Thursday, October 8, 2009

Blog 3

I really enjoyed Edward Ozimek as a speaker. I thought his presentation was both well thought out and aesthetically pleasing. I thought it was really great that he was familiar with our reading materials for the course and was able to relate what he was talking about back to what we have already read. It was also kind of cool to see him questioning some of the points that those authors brought to the table, because I feel like some of us have been doing the same things here in our blogs.
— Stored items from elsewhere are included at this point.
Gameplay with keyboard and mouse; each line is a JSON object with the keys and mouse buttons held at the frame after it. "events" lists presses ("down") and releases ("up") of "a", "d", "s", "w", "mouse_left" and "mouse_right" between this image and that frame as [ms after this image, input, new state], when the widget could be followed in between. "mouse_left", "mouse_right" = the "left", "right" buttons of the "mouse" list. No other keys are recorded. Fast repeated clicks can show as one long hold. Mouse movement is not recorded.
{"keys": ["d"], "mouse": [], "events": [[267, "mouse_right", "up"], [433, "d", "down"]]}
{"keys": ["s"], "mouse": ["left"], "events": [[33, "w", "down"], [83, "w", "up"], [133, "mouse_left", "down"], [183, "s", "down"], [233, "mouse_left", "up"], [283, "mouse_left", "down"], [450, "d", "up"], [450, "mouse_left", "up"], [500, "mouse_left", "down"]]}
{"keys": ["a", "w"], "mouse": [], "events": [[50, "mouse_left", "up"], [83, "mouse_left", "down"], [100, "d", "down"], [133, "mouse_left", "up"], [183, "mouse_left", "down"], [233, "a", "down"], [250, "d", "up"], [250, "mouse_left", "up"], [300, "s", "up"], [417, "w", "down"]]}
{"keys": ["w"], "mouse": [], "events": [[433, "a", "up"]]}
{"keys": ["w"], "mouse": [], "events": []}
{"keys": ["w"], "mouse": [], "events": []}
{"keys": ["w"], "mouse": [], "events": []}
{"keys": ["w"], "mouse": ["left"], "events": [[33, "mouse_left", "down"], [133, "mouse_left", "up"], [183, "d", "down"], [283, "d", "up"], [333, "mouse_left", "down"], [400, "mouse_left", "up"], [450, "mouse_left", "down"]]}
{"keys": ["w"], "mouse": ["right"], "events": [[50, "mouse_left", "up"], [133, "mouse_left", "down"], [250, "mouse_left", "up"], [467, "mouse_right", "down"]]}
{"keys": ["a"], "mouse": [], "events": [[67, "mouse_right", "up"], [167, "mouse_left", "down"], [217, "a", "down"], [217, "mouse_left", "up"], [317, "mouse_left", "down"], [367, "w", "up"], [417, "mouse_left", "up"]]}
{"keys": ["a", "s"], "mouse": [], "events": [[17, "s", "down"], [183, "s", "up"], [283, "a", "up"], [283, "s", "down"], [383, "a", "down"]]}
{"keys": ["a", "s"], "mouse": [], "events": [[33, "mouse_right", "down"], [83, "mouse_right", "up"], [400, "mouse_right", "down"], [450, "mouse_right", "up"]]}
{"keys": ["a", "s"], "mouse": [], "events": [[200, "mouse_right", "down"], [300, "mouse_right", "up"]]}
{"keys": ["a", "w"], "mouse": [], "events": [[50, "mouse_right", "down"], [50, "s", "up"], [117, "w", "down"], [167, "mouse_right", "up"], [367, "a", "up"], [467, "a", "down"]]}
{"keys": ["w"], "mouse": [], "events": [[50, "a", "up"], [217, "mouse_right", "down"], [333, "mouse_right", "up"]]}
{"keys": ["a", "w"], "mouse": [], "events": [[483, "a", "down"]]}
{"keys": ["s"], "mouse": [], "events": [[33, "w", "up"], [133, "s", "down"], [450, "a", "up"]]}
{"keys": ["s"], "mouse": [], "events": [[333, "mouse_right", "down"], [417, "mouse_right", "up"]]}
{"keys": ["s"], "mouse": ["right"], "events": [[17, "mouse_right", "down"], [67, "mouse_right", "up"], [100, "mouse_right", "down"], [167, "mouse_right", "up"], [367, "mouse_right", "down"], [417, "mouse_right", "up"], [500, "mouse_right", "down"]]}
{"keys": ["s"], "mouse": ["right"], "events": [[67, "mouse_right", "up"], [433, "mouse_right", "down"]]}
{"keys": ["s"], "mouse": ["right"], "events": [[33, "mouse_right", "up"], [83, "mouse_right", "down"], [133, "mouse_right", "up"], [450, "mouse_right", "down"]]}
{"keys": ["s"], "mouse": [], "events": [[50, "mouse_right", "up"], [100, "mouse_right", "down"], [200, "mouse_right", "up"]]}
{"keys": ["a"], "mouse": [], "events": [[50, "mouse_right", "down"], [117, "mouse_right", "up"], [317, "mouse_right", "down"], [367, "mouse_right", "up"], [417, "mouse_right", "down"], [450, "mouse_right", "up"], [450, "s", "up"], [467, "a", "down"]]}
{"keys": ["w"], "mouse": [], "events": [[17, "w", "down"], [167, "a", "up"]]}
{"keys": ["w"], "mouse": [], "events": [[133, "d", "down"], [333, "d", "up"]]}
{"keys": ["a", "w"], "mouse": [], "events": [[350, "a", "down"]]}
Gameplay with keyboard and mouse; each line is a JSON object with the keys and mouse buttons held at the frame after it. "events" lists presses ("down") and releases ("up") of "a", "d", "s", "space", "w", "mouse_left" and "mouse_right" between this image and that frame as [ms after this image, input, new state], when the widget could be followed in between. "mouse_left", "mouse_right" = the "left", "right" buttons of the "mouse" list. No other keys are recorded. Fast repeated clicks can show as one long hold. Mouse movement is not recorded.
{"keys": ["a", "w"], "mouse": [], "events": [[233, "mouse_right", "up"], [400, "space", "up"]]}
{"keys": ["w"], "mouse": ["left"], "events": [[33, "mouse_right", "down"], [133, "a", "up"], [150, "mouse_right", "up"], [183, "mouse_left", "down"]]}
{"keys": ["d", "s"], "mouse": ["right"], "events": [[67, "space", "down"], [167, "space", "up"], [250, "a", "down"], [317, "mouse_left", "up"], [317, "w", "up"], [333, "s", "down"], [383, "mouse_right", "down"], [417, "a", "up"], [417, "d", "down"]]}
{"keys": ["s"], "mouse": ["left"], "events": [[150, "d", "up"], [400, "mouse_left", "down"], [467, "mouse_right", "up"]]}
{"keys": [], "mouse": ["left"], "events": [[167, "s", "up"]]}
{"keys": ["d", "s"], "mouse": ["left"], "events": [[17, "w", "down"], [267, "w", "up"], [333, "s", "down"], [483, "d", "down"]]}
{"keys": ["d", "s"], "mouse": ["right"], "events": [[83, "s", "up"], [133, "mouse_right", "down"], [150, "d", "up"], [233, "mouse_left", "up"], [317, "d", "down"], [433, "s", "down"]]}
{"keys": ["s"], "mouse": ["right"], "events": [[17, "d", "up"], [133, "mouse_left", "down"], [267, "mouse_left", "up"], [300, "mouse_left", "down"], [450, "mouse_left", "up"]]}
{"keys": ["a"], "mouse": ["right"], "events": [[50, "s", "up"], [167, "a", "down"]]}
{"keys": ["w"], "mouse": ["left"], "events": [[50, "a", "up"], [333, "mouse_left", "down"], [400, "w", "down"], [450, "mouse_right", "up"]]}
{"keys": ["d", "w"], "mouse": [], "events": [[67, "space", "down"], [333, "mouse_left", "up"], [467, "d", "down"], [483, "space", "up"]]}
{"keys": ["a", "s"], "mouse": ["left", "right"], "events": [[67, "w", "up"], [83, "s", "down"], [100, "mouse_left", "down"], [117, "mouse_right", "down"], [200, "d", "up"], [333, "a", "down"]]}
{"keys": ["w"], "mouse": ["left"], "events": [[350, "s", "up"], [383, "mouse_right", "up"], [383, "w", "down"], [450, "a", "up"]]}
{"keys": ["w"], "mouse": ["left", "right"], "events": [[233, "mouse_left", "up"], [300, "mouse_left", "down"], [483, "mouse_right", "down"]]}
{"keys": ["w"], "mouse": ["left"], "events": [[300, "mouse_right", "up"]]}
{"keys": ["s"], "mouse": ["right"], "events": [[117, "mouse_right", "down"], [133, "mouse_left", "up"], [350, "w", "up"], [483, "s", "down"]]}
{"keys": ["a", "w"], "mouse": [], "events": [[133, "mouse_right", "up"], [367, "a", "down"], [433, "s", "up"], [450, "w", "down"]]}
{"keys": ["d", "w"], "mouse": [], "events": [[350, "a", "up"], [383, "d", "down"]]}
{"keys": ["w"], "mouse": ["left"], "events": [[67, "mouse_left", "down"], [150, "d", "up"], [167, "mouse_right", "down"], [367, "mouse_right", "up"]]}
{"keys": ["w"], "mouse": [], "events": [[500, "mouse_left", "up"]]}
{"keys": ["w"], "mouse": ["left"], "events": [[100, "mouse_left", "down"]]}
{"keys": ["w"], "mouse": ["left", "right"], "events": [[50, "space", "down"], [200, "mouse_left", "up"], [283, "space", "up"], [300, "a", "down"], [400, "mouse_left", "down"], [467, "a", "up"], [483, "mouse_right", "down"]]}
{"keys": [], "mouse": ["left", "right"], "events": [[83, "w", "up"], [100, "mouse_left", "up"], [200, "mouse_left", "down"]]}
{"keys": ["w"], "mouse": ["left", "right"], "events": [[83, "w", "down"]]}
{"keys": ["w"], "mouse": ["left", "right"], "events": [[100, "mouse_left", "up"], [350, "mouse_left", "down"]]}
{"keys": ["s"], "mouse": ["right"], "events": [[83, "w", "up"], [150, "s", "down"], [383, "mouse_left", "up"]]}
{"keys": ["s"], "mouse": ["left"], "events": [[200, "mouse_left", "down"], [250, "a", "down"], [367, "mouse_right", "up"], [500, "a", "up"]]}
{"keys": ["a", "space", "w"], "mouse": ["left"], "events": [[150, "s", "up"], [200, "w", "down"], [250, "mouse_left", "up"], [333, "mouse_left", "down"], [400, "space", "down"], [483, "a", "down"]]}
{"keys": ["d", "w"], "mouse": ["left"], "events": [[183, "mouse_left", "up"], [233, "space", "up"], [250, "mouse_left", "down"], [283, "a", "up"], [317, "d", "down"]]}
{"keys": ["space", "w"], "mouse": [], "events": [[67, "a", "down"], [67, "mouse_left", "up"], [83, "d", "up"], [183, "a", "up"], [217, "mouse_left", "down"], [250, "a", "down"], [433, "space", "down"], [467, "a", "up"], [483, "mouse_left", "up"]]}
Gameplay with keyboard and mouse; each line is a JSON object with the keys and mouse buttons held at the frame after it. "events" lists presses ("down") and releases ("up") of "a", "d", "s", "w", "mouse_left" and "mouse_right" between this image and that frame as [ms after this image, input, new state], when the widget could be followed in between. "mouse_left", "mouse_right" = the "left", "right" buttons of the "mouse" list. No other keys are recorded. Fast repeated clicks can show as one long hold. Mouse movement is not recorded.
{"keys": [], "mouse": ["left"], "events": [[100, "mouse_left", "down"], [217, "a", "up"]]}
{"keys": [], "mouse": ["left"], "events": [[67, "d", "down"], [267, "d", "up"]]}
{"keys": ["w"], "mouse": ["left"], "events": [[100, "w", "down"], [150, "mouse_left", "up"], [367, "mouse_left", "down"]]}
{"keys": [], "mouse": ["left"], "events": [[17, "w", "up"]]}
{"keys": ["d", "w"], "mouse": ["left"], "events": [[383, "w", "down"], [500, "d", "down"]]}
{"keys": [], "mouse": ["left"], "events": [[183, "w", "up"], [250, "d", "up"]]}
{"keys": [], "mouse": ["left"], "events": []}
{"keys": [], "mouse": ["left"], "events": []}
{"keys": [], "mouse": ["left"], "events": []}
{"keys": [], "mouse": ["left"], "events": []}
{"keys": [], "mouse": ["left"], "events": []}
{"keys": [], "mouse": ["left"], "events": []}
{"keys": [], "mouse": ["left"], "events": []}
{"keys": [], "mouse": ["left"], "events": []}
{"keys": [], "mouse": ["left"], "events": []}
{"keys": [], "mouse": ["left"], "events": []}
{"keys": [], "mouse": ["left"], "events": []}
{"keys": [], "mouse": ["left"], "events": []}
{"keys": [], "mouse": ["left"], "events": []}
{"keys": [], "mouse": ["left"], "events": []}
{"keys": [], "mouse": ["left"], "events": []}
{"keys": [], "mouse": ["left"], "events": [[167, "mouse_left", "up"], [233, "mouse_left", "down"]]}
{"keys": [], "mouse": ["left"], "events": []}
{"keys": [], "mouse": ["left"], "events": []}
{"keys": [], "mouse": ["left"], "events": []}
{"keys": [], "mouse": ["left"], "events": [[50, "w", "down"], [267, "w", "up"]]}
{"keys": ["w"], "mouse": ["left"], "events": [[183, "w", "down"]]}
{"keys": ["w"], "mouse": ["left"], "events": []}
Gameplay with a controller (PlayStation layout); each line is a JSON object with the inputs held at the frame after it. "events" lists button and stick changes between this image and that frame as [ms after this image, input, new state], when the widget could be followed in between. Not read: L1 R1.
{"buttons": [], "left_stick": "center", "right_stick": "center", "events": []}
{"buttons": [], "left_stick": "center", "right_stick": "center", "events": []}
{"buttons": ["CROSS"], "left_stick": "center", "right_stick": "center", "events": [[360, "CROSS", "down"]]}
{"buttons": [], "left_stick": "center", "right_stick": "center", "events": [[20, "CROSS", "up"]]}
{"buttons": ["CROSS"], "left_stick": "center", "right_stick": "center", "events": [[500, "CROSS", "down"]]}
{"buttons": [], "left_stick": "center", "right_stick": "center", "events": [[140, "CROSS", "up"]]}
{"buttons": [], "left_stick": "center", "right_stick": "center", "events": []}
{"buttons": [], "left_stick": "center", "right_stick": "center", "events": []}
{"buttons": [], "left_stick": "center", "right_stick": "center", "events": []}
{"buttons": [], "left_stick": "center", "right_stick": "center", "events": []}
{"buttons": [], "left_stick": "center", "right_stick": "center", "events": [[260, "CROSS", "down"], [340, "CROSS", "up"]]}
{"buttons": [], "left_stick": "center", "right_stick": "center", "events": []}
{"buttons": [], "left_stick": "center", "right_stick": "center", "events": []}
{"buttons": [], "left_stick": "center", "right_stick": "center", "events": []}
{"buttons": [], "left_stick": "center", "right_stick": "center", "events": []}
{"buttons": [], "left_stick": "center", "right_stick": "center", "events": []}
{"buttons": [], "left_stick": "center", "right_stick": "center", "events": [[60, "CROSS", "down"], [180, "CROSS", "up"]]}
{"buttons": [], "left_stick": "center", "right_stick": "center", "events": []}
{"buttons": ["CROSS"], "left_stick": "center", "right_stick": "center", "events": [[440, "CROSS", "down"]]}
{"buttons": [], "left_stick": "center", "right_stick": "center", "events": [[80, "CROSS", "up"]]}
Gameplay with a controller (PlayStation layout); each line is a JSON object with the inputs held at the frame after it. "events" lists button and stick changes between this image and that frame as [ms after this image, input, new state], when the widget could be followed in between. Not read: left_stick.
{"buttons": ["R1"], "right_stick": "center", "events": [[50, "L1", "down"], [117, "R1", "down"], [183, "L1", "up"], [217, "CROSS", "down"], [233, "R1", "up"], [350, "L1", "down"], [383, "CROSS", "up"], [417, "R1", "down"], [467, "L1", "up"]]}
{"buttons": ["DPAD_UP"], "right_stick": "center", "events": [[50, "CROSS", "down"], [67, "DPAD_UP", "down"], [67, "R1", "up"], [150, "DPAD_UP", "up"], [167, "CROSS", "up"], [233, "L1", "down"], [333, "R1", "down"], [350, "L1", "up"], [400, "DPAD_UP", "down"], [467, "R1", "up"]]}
His critique of flaws within systems (food, architecture, recycling, etc.), were insightful and intelligent. Although he is an architect by discipline, it does not mean that he is not well versed in all of these other areas that are very important in the world we are living in. I think that oftentimes people become really comfortable in whatever niche they carved out for themselves and they stop asking questions, and stop trying to figure out what is going on around them (aside from the television news programs, of course). Edward Ozimek emphasized how imperative he feels it is to stay current with all sorts of issues going on around us. Personally, I feel that not taking things at face value is what makes you a smart consumer in society today, so I guess it’s nice to hear that echoed by someone who might have a bit more influence in the world; I would even say that was a major point in his presentation.

1 comment:

  1. October 8: Ozimek

    I was very taken by Edward Ozimek as a speaker on sustainable architecture Tuesday. He had such a fresh perspective that reminded me to remember to take a second look at the world around me. I think it is easy to become complacent and therefore its important to acknowledge what motivates us and ask why. The example of the featherless chicken stuck with me for the next few days and pushed me to analyze sustainability within differing contexts. It seems that the idea of sustainability gets naturally linked to questions of ethics, although there is no real reason that the two should go hand in hand on a definitional level. The basic concept of sustainability is living in a way that meets out current needs but does not compromise those of the future. There are no rules set that determine how this should be done. It is thought that sustainable living should be morally conscious, is this because of the environmental movement that it has been strung along to? We get so turned off by the image of the featherless chicken because it is seen as so “unnatural”. However, the reason that we have to become more focused around sustainability is because we have brought ourselves so far from the natural through the development of society. So why is it shocking for us to see a featherless chicken but not hundreds of miles of highway or skyscrapers? And I don’t believe we can state that it is because these developments have come straight from human hand because we altered the landscape dramatically in order to get to the point where concrete cities are normal.
    I also loved the example of the three expanding house plans from 1900, 1950 and 2000. It was an appropriate follow-up to the question of whether we are prepared to change our current lifestyle. This falls directly in line with what was discussed in class about our degree of comfort. We may need to step outside of this lifestyle we have grown accustomed to in order to open up to change. We get so stuck in the norm and hold on to the idea that we should be doing or living somewhere because its what we have done for years. How are we to change if we grasp onto the predictability of the future?